Around 2009, the band and I had a surprising falling out. With time, I cleared the space for new music to come into my life the same way as Metallica. It was cooler to sing along with the pop songs in the club. There was a whole other world of music I wanted to get lost in. I moved forward to another dimension of culture and life.
*
In 2020, I run back to Metallica to save me from the world like they once did. I lean on the same vocals that once meant the world to me, to perhaps take me back to that same world I rushed to forget.
“Wherever I May Roam” is the score of a simpler time, where Beirut had not yet broken my heart. When the starting gong of the song goes off, I am transported to a lively city, its summer air suffocating, sweaty, and infused with Arabic coffee grounds. Its days colored with the sea, ancient buildings and watermelons, while the heartbeat of its nights are aligned with the drum line of the underground metal bands performing underneath the asphalt of Beirut’s façade, tarnished by the boots of the cops trying to shut them down. Satanists, they called them. They fear what they would never understand. An energy they could never reach.
“Battery,” I am having my first kiss in the alley behind the restaurant we had dinner in, worried about my braces getting in the way. I was unaware of how nothing gets in the way of teenage hormones. I know that now.
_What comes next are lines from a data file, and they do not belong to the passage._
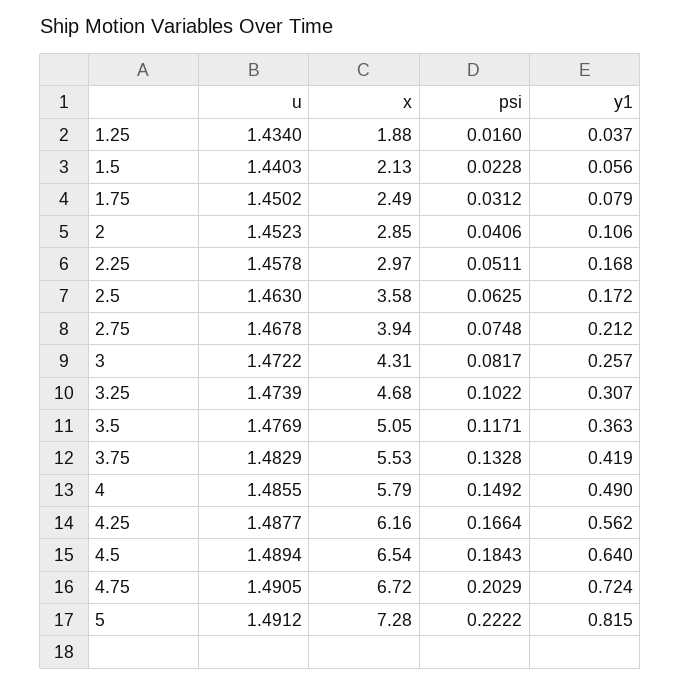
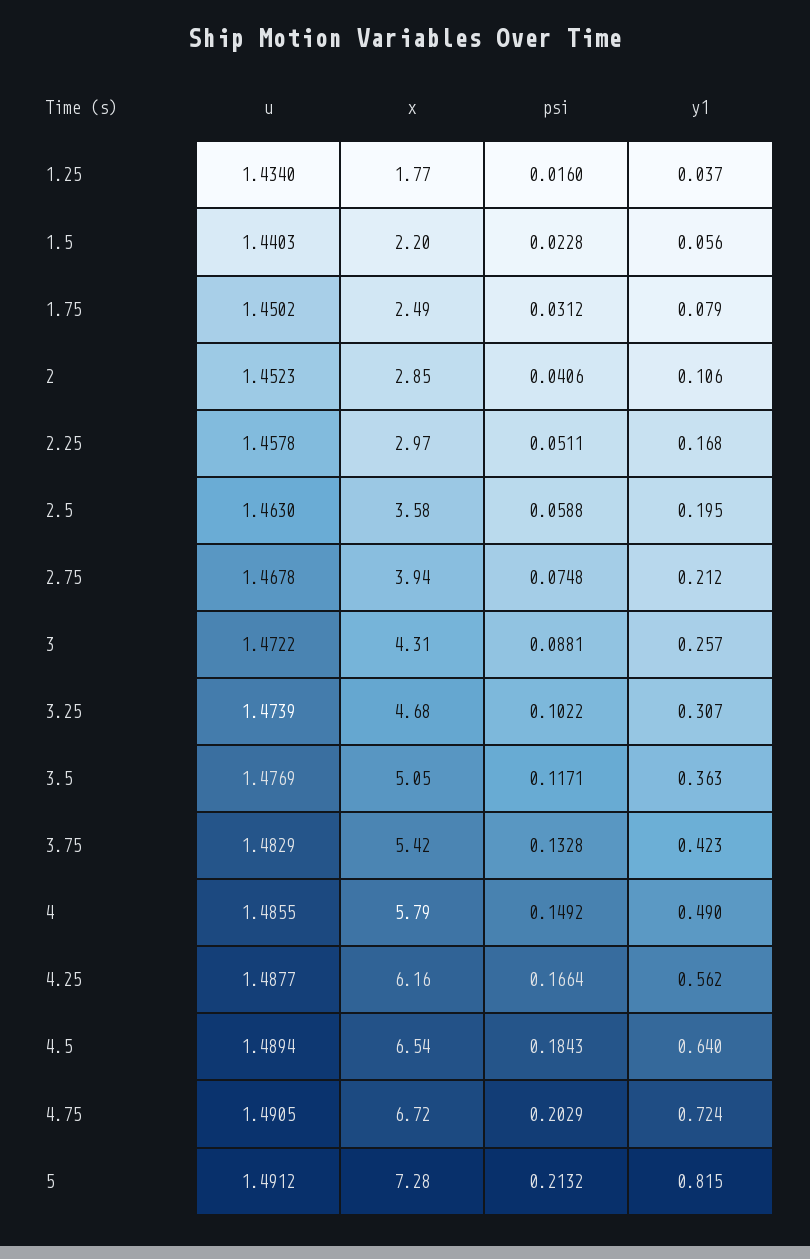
x, 1.25: 1.88 -> 1.77
x, 1.5: 2.13 -> 2.2
psi, 2.5: 0.0625 -> 0.0588
y1, 2.5: 0.172 -> 0.195
psi, 3: 0.0817 -> 0.0881
x, 3.75: 5.53 -> 5.42
y1, 3.75: 0.419 -> 0.423
psi, 5: 0.2222 -> 0.2132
We were both wearing black and he smelled like cologne. In hindsight, I think it was his father’s—it smelled too grown up.
I am with a lost love in some songs. We are rocking out to “Enter Sandman.” He was part of the underground Metal scene’s crowd. He had seen Simon play the same songs. He loved them too. I wanted to join him the next time he went to the concerts, unaware that this would be our last time together, here under the green vines of the summer, stretching like an eternity above our heads, until the music stops and my world turns into dust.
*
When “The Unforgiven II” plays, I am in the same mountains I had dreaded and kicked the seats over, unaware that the house we stayed in all these years is now almost abandoned and unlivable. I am laying on the salmon-colored couch on the patio, the sun peaking through the leaves of the massive tree hugging part of the patio wall. The sun is burning my skin. Though I am not angry this time. I am sorry.